The report is significant because commercial aquaculture, in recent years, has been pushed by governments and international lending agencies in developing countries for its potentially quick economic returns. A quarter of all shrimp worldwide are produced in fish farms ­ a 10-fold increase since the mid-1970s. Shrimp, primarily the tiger prawn and Pacific white shrimp, are grown mainly in developing countries for consumption in North America, Japan and Europe.

"Shrimp is a major foreign-currency earner," said Naylor, who has done research in Thailand, Indonesia and Vietnam. "It's still the most valuable [crop] in the short term. For many people, that's all that counts."

Salmon farming, which started in the 1960s in Norway, also has increased steadily since the late 1970s and is becoming the main production method for that fish. Atlantic salmon, the dominant species, is mainly grown and consumed in industrialized counties.
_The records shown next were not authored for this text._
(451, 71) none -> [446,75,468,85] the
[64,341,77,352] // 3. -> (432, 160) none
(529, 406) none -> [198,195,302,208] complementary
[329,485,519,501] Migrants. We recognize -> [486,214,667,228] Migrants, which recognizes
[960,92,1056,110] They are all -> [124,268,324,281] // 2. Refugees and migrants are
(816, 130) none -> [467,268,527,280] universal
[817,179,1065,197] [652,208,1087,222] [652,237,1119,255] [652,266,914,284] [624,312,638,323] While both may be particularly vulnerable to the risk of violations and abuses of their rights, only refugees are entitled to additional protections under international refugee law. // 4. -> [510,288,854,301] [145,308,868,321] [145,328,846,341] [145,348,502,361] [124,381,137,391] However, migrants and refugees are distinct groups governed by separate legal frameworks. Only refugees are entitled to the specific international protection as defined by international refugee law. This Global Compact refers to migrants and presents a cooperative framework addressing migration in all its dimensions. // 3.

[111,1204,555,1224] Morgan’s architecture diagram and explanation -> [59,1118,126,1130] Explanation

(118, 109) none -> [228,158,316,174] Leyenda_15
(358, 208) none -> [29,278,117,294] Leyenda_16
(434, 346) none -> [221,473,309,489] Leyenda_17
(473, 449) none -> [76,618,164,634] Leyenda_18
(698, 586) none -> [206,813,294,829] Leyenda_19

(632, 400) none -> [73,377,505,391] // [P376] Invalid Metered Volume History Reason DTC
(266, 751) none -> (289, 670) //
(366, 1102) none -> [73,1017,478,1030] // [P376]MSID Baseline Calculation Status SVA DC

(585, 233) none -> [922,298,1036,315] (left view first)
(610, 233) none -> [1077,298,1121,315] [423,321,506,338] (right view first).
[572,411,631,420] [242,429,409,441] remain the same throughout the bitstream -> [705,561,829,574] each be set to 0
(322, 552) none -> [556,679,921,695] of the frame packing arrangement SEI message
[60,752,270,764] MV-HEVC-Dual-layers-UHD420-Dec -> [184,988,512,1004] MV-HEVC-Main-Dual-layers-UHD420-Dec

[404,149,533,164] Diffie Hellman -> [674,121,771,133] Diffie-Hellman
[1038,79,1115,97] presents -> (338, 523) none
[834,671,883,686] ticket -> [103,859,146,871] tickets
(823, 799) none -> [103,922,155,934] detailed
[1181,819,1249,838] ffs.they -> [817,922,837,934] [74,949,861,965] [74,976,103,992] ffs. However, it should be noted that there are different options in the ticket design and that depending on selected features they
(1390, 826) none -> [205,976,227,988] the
Top producers include Norway, England, Canada, the Unites States and Chile.

Research shows that rapid growth in shrimp and salmon farming "has clearly caused environmental degradation while contributing little to world food security," the article said. Some of the unforeseen ecological consequences include:

  • The conversion of coastal ecosystems to aquaculture ponds has destroyed nursery areas that support ocean fisheries.
  • Fish farming has degraded coastal waters through discharge of nutrients and chemicals, and it has disrupted coastal ecosystems by the introduction of exotic species.
  • The ocean's capacity to assimilate wastes and maintain viable fish populations has been challenged by aquaculture's continued growth.

Despite these impacts, the report said, "producers and consumers remain unaware of ­ and do not pay for ­ many of the environmental and social costs of shrimp and salmon aquaculture."

The article concluded that regulation, pollution taxes and reduction of financial subsidies are "urgently needed to improve the efficiency and reduce the environmental impacts of shrimp and salmon farming." As long as the full environmental costs are not recognized in the marketplace, ocean resources ­ including fisheries ­ will deteriorate further, the scientists said.